HTC’s decision not to offer Android 4.3 or higher to owners of its One X and One X+ handsets doesn’t come as a huge surprise.
The Taiwanese mobile-maker has a chequered past when it comes to serving up Android updates to its once-flagship phones.
A huge furore arose in 2011 when it revealed its year-old Desire would not be getting a taste of Android’s then top-of-the-line Gingerbread software bump.
This time around though, it really is hard to find excuses. The One X+ is just 14 months old, the One X is closing in on its two-year anniversary.
Not spanking new devices, no. But hardly creaking, superannuated phones either.
What’s more, Google made a huge play of its latest version of Android, 4.4 KitKat, being capable of working on ageing phones.

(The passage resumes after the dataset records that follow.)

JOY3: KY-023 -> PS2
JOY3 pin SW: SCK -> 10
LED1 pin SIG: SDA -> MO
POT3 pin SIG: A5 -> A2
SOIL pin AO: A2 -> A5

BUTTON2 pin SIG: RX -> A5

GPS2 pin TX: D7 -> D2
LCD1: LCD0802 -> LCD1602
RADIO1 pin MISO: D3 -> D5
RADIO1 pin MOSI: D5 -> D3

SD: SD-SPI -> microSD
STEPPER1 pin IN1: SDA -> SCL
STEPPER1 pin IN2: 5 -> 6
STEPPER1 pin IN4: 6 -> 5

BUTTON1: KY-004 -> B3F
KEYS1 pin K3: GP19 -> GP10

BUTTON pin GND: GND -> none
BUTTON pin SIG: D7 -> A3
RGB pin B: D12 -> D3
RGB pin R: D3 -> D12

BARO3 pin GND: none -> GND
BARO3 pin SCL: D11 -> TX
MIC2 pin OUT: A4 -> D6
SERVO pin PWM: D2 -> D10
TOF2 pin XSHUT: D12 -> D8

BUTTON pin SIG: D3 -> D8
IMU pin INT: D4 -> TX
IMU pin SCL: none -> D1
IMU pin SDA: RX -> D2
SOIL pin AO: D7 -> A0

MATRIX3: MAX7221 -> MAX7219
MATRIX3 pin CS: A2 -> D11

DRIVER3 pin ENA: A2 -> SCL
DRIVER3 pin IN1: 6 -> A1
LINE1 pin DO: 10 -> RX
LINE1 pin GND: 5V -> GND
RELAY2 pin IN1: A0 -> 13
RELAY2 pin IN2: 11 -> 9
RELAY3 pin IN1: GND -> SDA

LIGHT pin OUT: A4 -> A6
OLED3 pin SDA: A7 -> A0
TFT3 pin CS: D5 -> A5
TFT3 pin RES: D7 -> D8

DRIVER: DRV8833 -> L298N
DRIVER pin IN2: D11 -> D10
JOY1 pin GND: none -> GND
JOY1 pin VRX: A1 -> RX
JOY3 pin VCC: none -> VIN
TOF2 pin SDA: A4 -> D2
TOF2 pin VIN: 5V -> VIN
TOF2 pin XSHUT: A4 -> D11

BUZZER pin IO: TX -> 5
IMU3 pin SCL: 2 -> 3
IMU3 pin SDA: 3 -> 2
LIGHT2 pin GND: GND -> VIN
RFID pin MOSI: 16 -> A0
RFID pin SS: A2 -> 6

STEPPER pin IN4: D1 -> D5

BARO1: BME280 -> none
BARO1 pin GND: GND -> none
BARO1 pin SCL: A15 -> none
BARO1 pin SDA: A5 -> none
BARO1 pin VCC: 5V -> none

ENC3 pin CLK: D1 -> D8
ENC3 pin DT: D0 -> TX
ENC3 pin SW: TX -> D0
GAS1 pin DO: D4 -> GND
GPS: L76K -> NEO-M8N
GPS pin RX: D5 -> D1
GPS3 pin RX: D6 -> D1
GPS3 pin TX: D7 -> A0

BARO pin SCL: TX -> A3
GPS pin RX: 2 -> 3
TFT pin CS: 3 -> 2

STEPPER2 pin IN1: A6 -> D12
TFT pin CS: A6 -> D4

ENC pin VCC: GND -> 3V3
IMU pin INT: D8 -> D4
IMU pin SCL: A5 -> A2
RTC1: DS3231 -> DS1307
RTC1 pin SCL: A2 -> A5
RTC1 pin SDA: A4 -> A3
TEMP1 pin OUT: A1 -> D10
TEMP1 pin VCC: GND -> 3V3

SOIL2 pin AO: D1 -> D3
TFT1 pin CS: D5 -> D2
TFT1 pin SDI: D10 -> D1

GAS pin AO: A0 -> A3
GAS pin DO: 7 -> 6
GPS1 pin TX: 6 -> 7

Here’s Google’s head of Android, Sundar Pichai, speaking last November: “[KitKat] can run comfortably on the 512MB of RAM devices that are popular in much of the world.” That’s hardly ambiguous.
Now, the One X+ has 1GB of RAM, as does the One X. Some have blamed the Nvidia processor that HTC used in the device for the failure to bring the update to devices.
HTC said in a statement: "We realise this news will be met with disappointment by some, but our customers should feel confident that we have designed both devices to be optimised with our amazing camera and audio experiences.”
Some might say that getting het up about HTC’s unwillingness or inability to serve up Android 4.3 or higher on its 2012 devices is pointless.
That key features, such as the camera and music player, will still work fine.
But that’s to miss the point that users who bought these phones most likely got them on two-year contracts.
And when they signed up it was with the entirely justifiable expectation that they can download apps and services that use the latest version of Android to deliver optimum performance.
Now though, they’re stranded on an older version of Android.
Google’s assurances that all devices up to 18 months old can and should run the latest software sound hollow when one of its key partners makes a decision like this.
Yes, HTC is bringing Android KitKat to its year-old One flagship. But evidently its not interested in older customers.
If they served up timely updates, then perhaps they’d have more repeat custom, rather than scrabbling around in a desperate attempt not to be the next Nokia or BlackBerry.
There are many reasons why HTC has gone from hero to zero.
But burning those who've handed over hundreds for a supposedly cutting edge piece of tech like this is surely a key factor in its ongoing decline.
Try imagining Apple not serving up iOS 7 on the iPhone 5 and imagine the rightful stink it would cause.
In a world dominated by software and services, HTC has failed to understand that having the latest iteration is essential.